The Iranian supertanker Adrian Darya 1, released by Gibraltar after pledge not to deliver oil to Syria, August 18, 2019
Syria’s Assad regime, propped up by Iran during a nine-year conflict, has surpassed China as Tehran’s oil customer.
Amid economic crisis and shortages of electricity and gas, the regime has imported an average of 84,000 barrels per day since May 2019. Data from Tankertrackers.com indicates record volumes for April, with at least six tankers carrying about 6.8 million barrels (230,000 bpd) toward the Mediterranean port of Baniyas.
Before last year, Iran’s oil provision was usually 30,000 to 60,000 bpd in one to two shipments per month.
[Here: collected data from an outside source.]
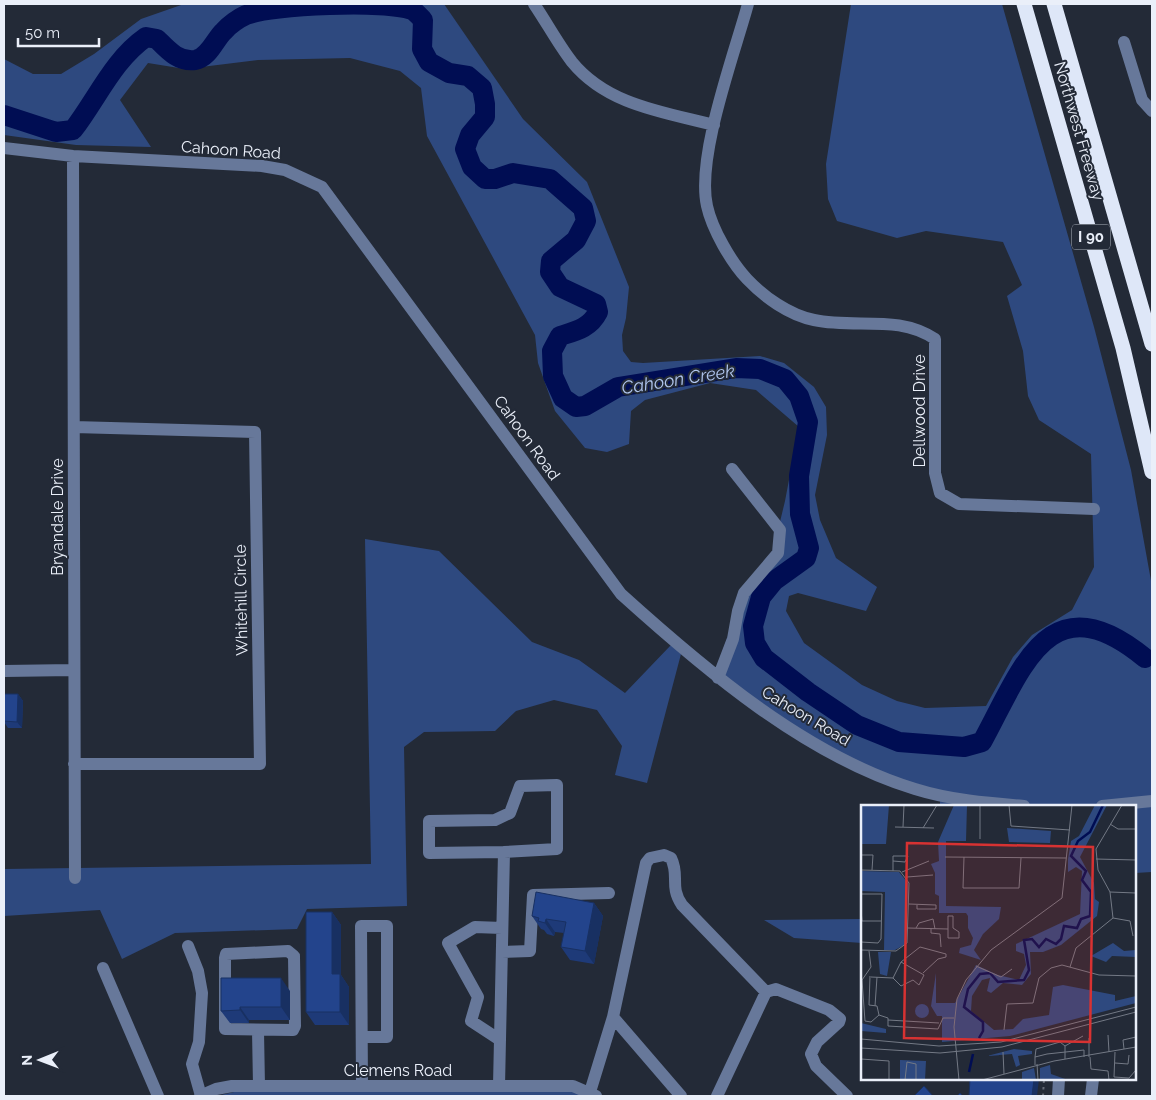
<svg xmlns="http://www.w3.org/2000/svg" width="1156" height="1100" viewBox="0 0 1156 1100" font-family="Raleway,sans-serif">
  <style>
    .green { fill: #2e497f }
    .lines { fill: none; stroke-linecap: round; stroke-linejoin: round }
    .river { stroke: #000d53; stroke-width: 20 }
    .path { stroke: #646a76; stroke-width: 2; stroke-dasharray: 2.5 4; stroke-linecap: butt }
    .minor { stroke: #67789a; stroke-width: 12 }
    .highway { stroke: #dee7f8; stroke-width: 15 }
    .wall { fill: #1e3a78 }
    .shaded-wall { fill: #183062 }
    .building { fill: #23448c; stroke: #183062 }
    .labels { text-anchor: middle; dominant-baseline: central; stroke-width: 4; stroke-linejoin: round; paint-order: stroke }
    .shield { fill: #232a37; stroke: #aeb4bf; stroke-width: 1 }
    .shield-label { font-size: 15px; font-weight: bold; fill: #eaeff9 }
    .street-label { font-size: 16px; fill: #eaeff9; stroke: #232a37 }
    .water-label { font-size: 18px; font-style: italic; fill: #b1c6ef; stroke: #232a37 }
    .inset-river { fill: none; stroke: #000d53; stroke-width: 2.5 }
    .inset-road { fill: none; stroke: #737985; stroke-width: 1 }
    .view { fill: #d73232; fill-opacity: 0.15; stroke: #d73232; stroke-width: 2.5 }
    .inset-edge { fill: none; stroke: #eaeff9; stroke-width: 2.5 }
  </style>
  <rect width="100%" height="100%" fill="#232a37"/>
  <path class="green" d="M184 4H444L523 119 587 182 629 287 626 318 622 335 623 351 631 362 643 363 760 356 784 363 814 387 826 407 827 435 815 495 820 520 836 558 877 587 866 611 798 593 789 596 786 611 804 643 862 685 897 701 925 708 986 706 1013 657 1032 635 1072 610 1094 567 1091 454 1039 420 1028 396 1023 351 1007 296 1022 285 1003 242 926 231 897 238 837 221 828 199 826 164 851 4H1002L1094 327 1131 470 1152 586V872L1135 873V806H940V800L902 789 712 680 729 633 773 551 785 501 799 427 756 390 710 383 645 400 631 411 629 444 607 452 585 448 555 411 538 363 535 335 427 136 421 88 400 71 350 58 258 60 185 69 148 63 120 100 151 147 76 145 4 135V59L33 74H61L94 54 141 19Z
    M365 539 439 551 532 642 579 660 625 693 671 645 681 654 647 783 615 775 622 746 597 710 554 700 516 711 495 731 424 732 404 747 407 906 307 909 297 929 175 933 122 959 100 910 4 916V869L371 864Z
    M862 919V943L794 938 764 920Z
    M571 1091 584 1096H217L234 1092Z"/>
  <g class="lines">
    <path class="river" d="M4 115 56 132 73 130C97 99 113 60 146 37L157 39C168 50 178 62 195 60 209 58 215 39 224 31 229 25 239 18 246 15 271 5 387 0 412 10 416 12 420 17 423 20L422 49 429 62 449 73 468 76 482 88 485 104V117L470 135 465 149 472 167 485 179H495L513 173 550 179 583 208 586 221 576 240 551 261 550 272 560 287 596 304 598 312C590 328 576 331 560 336L552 351 553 376 563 398 576 407 585 406 618 387 736 368 760 369 785 379 799 396 808 422 799 476 800 514 809 548 806 558 774 581 761 597 753 626 755 643 764 658 808 692 857 725 899 742 964 747 982 742C1022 669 1049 579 1145 658"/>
    <path class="path" d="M1043 1096 1044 1079"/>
    <path class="minor" d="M534 4C547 23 558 44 572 62 607 105 663 112 714 125
      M748 4C734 55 696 157 707 206 712 229 731 262 747 279 764 297 789 315 814 320 856 329 898 314 935 339V473L940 493 959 504 1094 509
      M1124 42 1142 100 1152 111
      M4 148 73 156 262 166 285 170 322 187 621 594C704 669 806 756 915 789 950 800 987 803 1024 806
      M73 156 75 878
      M74 427 255 432 260 764H74
      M4 671 73 670
      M718 678 733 639 738 611 744 593 778 553 780 530 732 469
      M1102 806 1152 801
      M188 946 198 971 202 993 199 1042 192 1064 201 1096
      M288 951 294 956 295 1026 293 1030 225 1029V958L226 954Z
      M502 952 530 951 533 895 609 893
      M103 968 158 1096
      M258 1031 259 1086
      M362 1037H387V926H361L362 1086
      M500 1040 471 1021 478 997 448 943 475 927 502 928
      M499 1086 504 852 557 849V785L520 786 510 813 495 820 429 821V853L504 852
      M590 1092 613 1017
      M200 1096 216 1089 232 1086H573L596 1096
      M681 1096 613 1017 646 863 650 858 664 855 671 858C680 876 669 886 682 905L766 992
      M717 1096 766 992 776 989 829 1010 840 1019 839 1022 817 1042 811 1054 816 1066 847 1096
      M1058 1096 1059 1079
      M1091 1096 1093 1079"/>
    <path class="highway" d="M1024 4 1123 348 1152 472
      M1054 4 1152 344"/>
  </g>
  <path class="wall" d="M4 694H18L23 701 22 728H8L4 722Z
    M594 903 603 916 594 964 570 960 561 947 564 933 555 932 554 936 547 934 544 930 541 929 532 916Z
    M332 912 341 925V975L349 987V1025H315L306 1012Z
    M290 991V1020H249V1023H230L221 1011Z"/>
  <path class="shaded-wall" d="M18 694 23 701 22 728 17 722Z
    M594 903 603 916 594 964 585 951Z
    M332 912 341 925V975L349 987V1025L340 1012 332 974Z
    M546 919 555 932 554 936 545 923Z
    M281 978 290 991V1020L281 1007Z
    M240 1007 249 1020V1023L240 1010Z
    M1034 1079H1039L1037 1096H1032Z"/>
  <path class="building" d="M4 694H18L17 722 4 721Z
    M536 892 594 903 585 951 561 947 566 922 546 919 545 923 538 921 539 918 532 916Z
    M306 912H332V974H340V1012H306Z
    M221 978H281V1007H240V1010L221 1011Z
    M970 1079H1034L1032 1096H969Z
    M924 1086 933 1096H914Z
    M960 1093 963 1096H957Z"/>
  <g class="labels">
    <rect class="shield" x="1072" y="224.5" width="38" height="25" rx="4"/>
    <g class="shield-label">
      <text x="1091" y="237">I 90</text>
    </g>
    <g class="street-label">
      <text transform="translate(1079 131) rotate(74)">Northwest Freeway</text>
      <text transform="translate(231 150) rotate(4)">Cahoon Road</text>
      <text transform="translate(919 411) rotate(-90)">Dellwood Drive</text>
      <text transform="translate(527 438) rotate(54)">Cahoon Road</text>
      <text transform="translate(57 517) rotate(-90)">Bryandale Drive</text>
      <text transform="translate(241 600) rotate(-91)">Whitehill Circle</text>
      <text transform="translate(806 716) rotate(31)">Cahoon Road</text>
      <text x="398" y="1070">Clemens Road</text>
    </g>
    <g class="water-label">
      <text transform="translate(678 379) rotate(-9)">Cahoon Creek</text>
    </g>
  </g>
  <g transform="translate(861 805)">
    <rect width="275" height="275" fill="#232a37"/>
    <path d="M0 0H28L25 39H0ZM93 0H106L105 36H85V101L140 102 138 114 122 129 113 145 120 155 98 148 99 143 110 140 112 133 107 123V111L105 108H78V91L74 89V68L70 59 78 56 77 37ZM234 0H246L219 52 233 78 234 94 238 97 236 111 200 140 182 147H169L170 169 161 180 142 178 130 188 126 186 129 173 121 175 111 191 110 206 133 225 152 224 162 214 188 210 192 182 202 180 254 190V196L275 191V198L149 231 81 237V211H76L70 201 75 168V198H94L115 160 137 170 158 175 165 160 163 149 155 146V139L219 109 221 66 215 62 207 67V54L210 36 218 31ZM146 23 190 26 189 38 148 37ZM0 66 38 67 47 78 45 139 34 145H23L24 87 0 86ZM252 138 263 146 275 145V152L251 151 245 157 230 151ZM17 147H30L26 171 19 169ZM54 206a7 7 0 1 1 14 0a7 7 0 1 1-14 0ZM0 218 25 224V228L0 226ZM153 244 171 246V249L157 251 159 260 155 262 151 249 126 251ZM39 255 65 256 64 275H39ZM189 260 190 269 207 275H179V263ZM173 263 175 275H161V267Z" fill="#2e497f"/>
    <path class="inset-river" d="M118 233 122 226V217L103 202 107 184 119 169 129 168 137 177 163 175 168 165 163 135 171 134 178 142 185 134 195 139 200 134 203 121 216 123 220 114 229 111 230 87 221 75 225 66 210 51 217 36 229 27 242 0M108 267 112 249"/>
    <path class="inset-road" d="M148 0 150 21 209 25M249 19 257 24H275M34 22 73 23M42 22 43 0M62 23 76 0M119 34V0M0 50H12L11 65M84 52 205 53M103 52 102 83H158L160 53M235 54 275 55M0 65 39 66 48 78 46 138 35 146 0 145M32 66V51H47L44 57 32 56M41 67 68 56M46 72 72 70M249 87 275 88M0 89H21L20 134 17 138 0 137M48 99 75 100V104H56V100M0 105 1 116H20M252 113 269 116 272 131M47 123 87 124V133H98V127L92 123V111H87V124M55 123 58 118 72 114 74 124M70 123V128L79 129 80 142M8 146 10 162 1 175 4 216 10 217 18 210 27 213V221L77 224 82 213H93M40 157 59 142 85 149V152L77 154 62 168M115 161 140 172 151 164M209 162 215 143 252 113 249 87 237 65 235 44 261 0M9 171 8 200 16 201 18 210M10 172 32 173 40 157 63 170 58 180 52 175 40 181 32 173M14 201 16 172M27 215 78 218M143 225 146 199 172 198 178 173 190 163 201 160 238 170 275 171M247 230 248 247M0 234 78 241 140 237 275 202M0 243 79 248 141 242 275 207M263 244 262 235 275 232M142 247 143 269M254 247 253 272 268 273 275 265V252M174 252 175 244 199 237 204 241M228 252V233M229 252 230 264 247 266 248 275M0 254 28 256V275M204 254V241L222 231M254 258 267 259 268 250M176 259 177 275M174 260V252L186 249 223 245V252M44 275 46 257 55 259V275M98 275 93 222 96 194 105 175 130 145 201 93 211 0M121 275 193 256 275 242"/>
    <path class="view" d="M46 38 232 42 229 237 43 233Z"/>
    <rect width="275" height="275" class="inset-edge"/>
  </g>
  <rect width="1156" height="1100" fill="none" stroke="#eaeff9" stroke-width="10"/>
  <g transform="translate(40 1060) rotate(269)" stroke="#232a37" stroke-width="4" paint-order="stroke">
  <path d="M0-4L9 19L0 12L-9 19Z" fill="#eaeff9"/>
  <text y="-8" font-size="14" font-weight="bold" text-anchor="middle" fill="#eaeff9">N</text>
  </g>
  <path d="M18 38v8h81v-8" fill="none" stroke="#eaeff9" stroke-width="2.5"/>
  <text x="25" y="38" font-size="15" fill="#eaeff9" stroke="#232a37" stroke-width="4" paint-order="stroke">50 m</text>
</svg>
With US sanctions choking off Iran’s oil market, Chinese imports have fallen to a historic low of 81,000 bpd. Iran’s total exports to China fell 53% in the first quarter of 2020, compared with the same period last year, to $1.8 billion.
Iran’s oil exports have fallen between 80% and 95% because of Trump Administration sanctions imposed in November 2018. The International Monetary Fund estimates that Iran may be able to export 340,000 bpd this year, compared to 2.5 million bpd in April 2018.
The shortfall has crippled the Iranian Government’s budget, despite an attempt to expand non-oil revenues.
Iran has propped up the Assad regime with billions of dollars in lines of credits, including for oil. Amid Tehran’s economic problems, the credit has been withdrawn.
However, with more than 100 million barrels of unsold oil in storage and with global oil prices at a historic low, Tehran is increasing shipments to Damascus. It is unknown what price, if any, the Islamic Republic is setting.